Shawn’s program gives the below final config, step count, and nonzero tape symbol count. Unsure if there are deeper analyses out there.
[justinb@husk busy-beaver]$ pypy3 Code/Quick_Sim.py <(echo 1RB0LD_1LC1RD_1LA1LC_1RZ1RE_1RA0RB)
Transition table:
+-----+-----+
| 0 | 1 |
+---+-----+-----+
| A | 1RB | 0LD |
+---+-----+-----+
| B | 1LC | 1RD |
+---+-----+-----+
| C | 1LA | 1LC |
+---+-----+-----+
| D | 1RZ | 1RE |
+---+-----+-----+
| E | 1RA | 0RB |
+---+-----+-----+
BF: Searching for optimal block size
BF: Least compressed tape at step 5698 : 111011011011011011011011011011011011011011011011011011011011011011011011011011011011011011011011011
BF: Optimal tape compression block size 3 tape size 9
BF: Searching for optimal mult for block size 3
BF: * 1 188.09809488718872
BF: * 2 96.004911733264
BF: * 3 66.14871295496721
BF: Block Finder finished
best_block_size: 3
elapsed_time_us: 3181870
least_compressed_loop: 4333
least_compressed_tape_size_chain: 68
least_compressed_tape_size_raw: 99
best_compression_block_size: 3
best_compression_tape_size: 9
best_mult: 1
best_chain_factor: 188.0981
Steps: Times Applied:
Total: 0
Macro: 0
Chain: 0
Rule: 0
Rules proven: 0
Failed proofs: 0
Prover num past configs: 0
Tape copies: 0
Elapsed time: 0.0014963150024414062
000^inf (000) A> 000^inf
Num Nonzeros: 0
Steps: Times Applied:
Total: 10^7.4 415
Macro: 10^3.3 254
Chain: 10^5.2 152
Rule: 10^7.4 9
Rules proven: 3
Failed proofs: 6
Prover num past configs: 14
Tape copies: 47
Elapsed time: 0.6076445579528809
000^inf 001^1 110^2047 (110) Z> 000^inf
Num Nonzeros: 10^3.6 4097
Turing Machine Halted
Steps: 23554764
Nonzeros: 4097
Thank you so much for this.
Looks like it is also based on a Collatz transform 3k + a → 5k + c with 1 in 3 of the residues modulo 3 leading to halting. However, superficially it looks like it’s not the same transformation.
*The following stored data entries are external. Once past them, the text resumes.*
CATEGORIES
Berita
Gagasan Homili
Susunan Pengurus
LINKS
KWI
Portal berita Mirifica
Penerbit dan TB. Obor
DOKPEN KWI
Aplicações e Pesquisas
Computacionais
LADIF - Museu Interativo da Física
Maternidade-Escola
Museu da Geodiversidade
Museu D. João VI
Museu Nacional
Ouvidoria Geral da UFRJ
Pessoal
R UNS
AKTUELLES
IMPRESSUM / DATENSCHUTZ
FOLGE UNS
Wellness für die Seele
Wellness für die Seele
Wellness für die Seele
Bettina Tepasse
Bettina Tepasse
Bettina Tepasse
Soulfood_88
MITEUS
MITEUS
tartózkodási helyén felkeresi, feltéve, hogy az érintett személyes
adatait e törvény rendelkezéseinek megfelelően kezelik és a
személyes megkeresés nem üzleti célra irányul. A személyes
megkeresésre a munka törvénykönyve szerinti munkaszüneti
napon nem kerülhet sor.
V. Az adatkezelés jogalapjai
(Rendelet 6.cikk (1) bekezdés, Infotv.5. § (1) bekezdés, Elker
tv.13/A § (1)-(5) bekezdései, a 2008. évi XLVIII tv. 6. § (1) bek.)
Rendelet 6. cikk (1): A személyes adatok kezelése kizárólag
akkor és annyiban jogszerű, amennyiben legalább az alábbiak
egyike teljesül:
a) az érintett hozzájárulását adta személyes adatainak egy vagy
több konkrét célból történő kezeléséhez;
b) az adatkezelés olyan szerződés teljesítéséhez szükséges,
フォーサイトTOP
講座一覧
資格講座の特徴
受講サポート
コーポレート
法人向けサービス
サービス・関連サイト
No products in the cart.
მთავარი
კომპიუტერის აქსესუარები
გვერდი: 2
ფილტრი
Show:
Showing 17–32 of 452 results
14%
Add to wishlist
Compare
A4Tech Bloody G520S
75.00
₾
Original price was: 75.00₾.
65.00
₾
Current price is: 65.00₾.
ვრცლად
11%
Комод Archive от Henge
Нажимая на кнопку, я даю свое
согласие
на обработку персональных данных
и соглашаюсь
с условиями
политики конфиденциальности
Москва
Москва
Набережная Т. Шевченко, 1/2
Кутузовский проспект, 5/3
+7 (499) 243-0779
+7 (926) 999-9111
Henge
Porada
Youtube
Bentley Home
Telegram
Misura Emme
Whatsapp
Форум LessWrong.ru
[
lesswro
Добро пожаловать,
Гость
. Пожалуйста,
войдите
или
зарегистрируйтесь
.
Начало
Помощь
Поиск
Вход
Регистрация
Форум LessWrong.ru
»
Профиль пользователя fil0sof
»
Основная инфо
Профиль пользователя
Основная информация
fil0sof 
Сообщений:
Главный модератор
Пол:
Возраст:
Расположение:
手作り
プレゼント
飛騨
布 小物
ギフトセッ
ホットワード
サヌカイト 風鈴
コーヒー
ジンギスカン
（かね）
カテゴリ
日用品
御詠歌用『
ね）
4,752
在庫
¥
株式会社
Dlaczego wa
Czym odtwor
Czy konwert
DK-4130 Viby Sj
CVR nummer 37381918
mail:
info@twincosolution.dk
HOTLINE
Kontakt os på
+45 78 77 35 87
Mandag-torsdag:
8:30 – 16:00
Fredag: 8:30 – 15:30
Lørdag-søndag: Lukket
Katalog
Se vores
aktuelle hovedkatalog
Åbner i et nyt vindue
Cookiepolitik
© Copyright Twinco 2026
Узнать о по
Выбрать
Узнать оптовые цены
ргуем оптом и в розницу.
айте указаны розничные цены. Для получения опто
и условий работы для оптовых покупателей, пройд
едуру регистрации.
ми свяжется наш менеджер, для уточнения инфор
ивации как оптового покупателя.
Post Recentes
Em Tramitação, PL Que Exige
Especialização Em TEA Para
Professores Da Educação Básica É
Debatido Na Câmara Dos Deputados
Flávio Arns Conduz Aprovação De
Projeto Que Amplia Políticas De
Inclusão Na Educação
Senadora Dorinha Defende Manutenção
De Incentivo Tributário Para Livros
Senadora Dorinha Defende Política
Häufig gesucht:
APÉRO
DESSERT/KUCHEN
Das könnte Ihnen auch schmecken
However, it seems to zig-zag at half the speed, and so it adds width quadratically at 1/sqrt(2) of the speed of the champion, and it finishes with used tape almost exactly half as long but with twice the density of 1s, for almost exactly the same number of 1s. So the numerical coincidence is still hard to dismiss without being able to say how weird collatz problems relate to other similar weird collatz problems.